→ **INPUT DATA**:
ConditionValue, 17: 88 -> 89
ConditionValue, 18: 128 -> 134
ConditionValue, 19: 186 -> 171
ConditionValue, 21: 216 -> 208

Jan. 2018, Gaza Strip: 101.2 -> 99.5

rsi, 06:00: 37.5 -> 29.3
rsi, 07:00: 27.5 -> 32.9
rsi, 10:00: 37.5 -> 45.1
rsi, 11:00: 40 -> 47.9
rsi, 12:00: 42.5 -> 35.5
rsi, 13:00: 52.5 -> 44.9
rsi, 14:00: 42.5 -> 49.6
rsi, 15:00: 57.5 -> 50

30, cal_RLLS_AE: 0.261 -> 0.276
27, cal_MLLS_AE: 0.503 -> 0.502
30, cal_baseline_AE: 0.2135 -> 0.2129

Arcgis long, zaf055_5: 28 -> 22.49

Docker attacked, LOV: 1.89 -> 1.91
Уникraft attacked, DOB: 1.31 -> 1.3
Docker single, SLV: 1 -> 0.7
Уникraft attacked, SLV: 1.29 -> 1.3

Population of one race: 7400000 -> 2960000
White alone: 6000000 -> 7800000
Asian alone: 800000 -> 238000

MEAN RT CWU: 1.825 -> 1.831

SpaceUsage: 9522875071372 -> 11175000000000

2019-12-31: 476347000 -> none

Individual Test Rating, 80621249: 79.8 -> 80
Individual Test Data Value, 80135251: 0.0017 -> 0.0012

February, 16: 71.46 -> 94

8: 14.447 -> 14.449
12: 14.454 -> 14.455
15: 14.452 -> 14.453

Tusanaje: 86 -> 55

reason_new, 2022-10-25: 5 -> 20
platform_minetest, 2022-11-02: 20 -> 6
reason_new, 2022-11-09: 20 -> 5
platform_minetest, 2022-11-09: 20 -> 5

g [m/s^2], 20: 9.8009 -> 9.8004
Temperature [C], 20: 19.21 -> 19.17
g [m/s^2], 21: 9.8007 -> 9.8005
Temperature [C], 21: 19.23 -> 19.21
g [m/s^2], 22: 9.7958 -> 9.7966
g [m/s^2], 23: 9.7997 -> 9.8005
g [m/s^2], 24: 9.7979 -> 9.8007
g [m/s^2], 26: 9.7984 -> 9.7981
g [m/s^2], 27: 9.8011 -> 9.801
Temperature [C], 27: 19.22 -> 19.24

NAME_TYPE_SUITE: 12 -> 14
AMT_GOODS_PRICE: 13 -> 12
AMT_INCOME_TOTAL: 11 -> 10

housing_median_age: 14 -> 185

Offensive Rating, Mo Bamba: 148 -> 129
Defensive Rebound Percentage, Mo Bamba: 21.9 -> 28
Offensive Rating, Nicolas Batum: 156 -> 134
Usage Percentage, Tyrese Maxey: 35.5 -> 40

→ **YOUR TASK**:
The complete listing is to be repeated exactly.

→ **ANSWER TO THIS TASK**:
ConditionValue, 17: 88 -> 89
ConditionValue, 18: 128 -> 134
ConditionValue, 19: 186 -> 171
ConditionValue, 21: 216 -> 208

Jan. 2018, Gaza Strip: 101.2 -> 99.5

rsi, 06:00: 37.5 -> 29.3
rsi, 07:00: 27.5 -> 32.9
rsi, 10:00: 37.5 -> 45.1
rsi, 11:00: 40 -> 47.9
rsi, 12:00: 42.5 -> 35.5
rsi, 13:00: 52.5 -> 44.9
rsi, 14:00: 42.5 -> 49.6
rsi, 15:00: 57.5 -> 50

30, cal_RLLS_AE: 0.261 -> 0.276
27, cal_MLLS_AE: 0.503 -> 0.502
30, cal_baseline_AE: 0.2135 -> 0.2129

Arcgis long, zaf055_5: 28 -> 22.49

Docker attacked, LOV: 1.89 -> 1.91
Уникraft attacked, DOB: 1.31 -> 1.3
Docker single, SLV: 1 -> 0.7
Уникraft attacked, SLV: 1.29 -> 1.3

Population of one race: 7400000 -> 2960000
White alone: 6000000 -> 7800000
Asian alone: 800000 -> 238000

MEAN RT CWU: 1.825 -> 1.831

SpaceUsage: 9522875071372 -> 11175000000000

2019-12-31: 476347000 -> none

Individual Test Rating, 80621249: 79.8 -> 80
Individual Test Data Value, 80135251: 0.0017 -> 0.0012

February, 16: 71.46 -> 94

8: 14.447 -> 14.449
12: 14.454 -> 14.455
15: 14.452 -> 14.453

Tusanaje: 86 -> 55

reason_new, 2022-10-25: 5 -> 20
platform_minetest, 2022-11-02: 20 -> 6
reason_new, 2022-11-09: 20 -> 5
platform_minetest, 2022-11-09: 20 -> 5

g [m/s^2], 20: 9.8009 -> 9.8004
Temperature [C], 20: 19.21 -> 19.17
g [m/s^2], 21: 9.8007 -> 9.8005
Temperature [C], 21: 19.23 -> 19.21
g [m/s^2], 22: 9.7958 -> 9.7966
g [m/s^2], 23: 9.7997 -> 9.8005
g [m/s^2], 24: 9.7979 -> 9.8007
g [m/s^2], 26: 9.7984 -> 9.7981
g [m/s^2], 27: 9.8011 -> 9.801
Temperature [C], 27: 19.22 -> 19.24

NAME_TYPE_SUITE: 12 -> 14
AMT_GOODS_PRICE: 13 -> 12
AMT_INCOME_TOTAL: 11 -> 10

housing_median_age: 14 -> 185

Offensive Rating, Mo Bamba: 148 -> 129
Defensive Rebound Percentage, Mo Bamba: 21.9 -> 28
Offensive Rating, Nicolas Batum: 156 -> 134
Usage Percentage, Tyrese Maxey: 35.5 -> 40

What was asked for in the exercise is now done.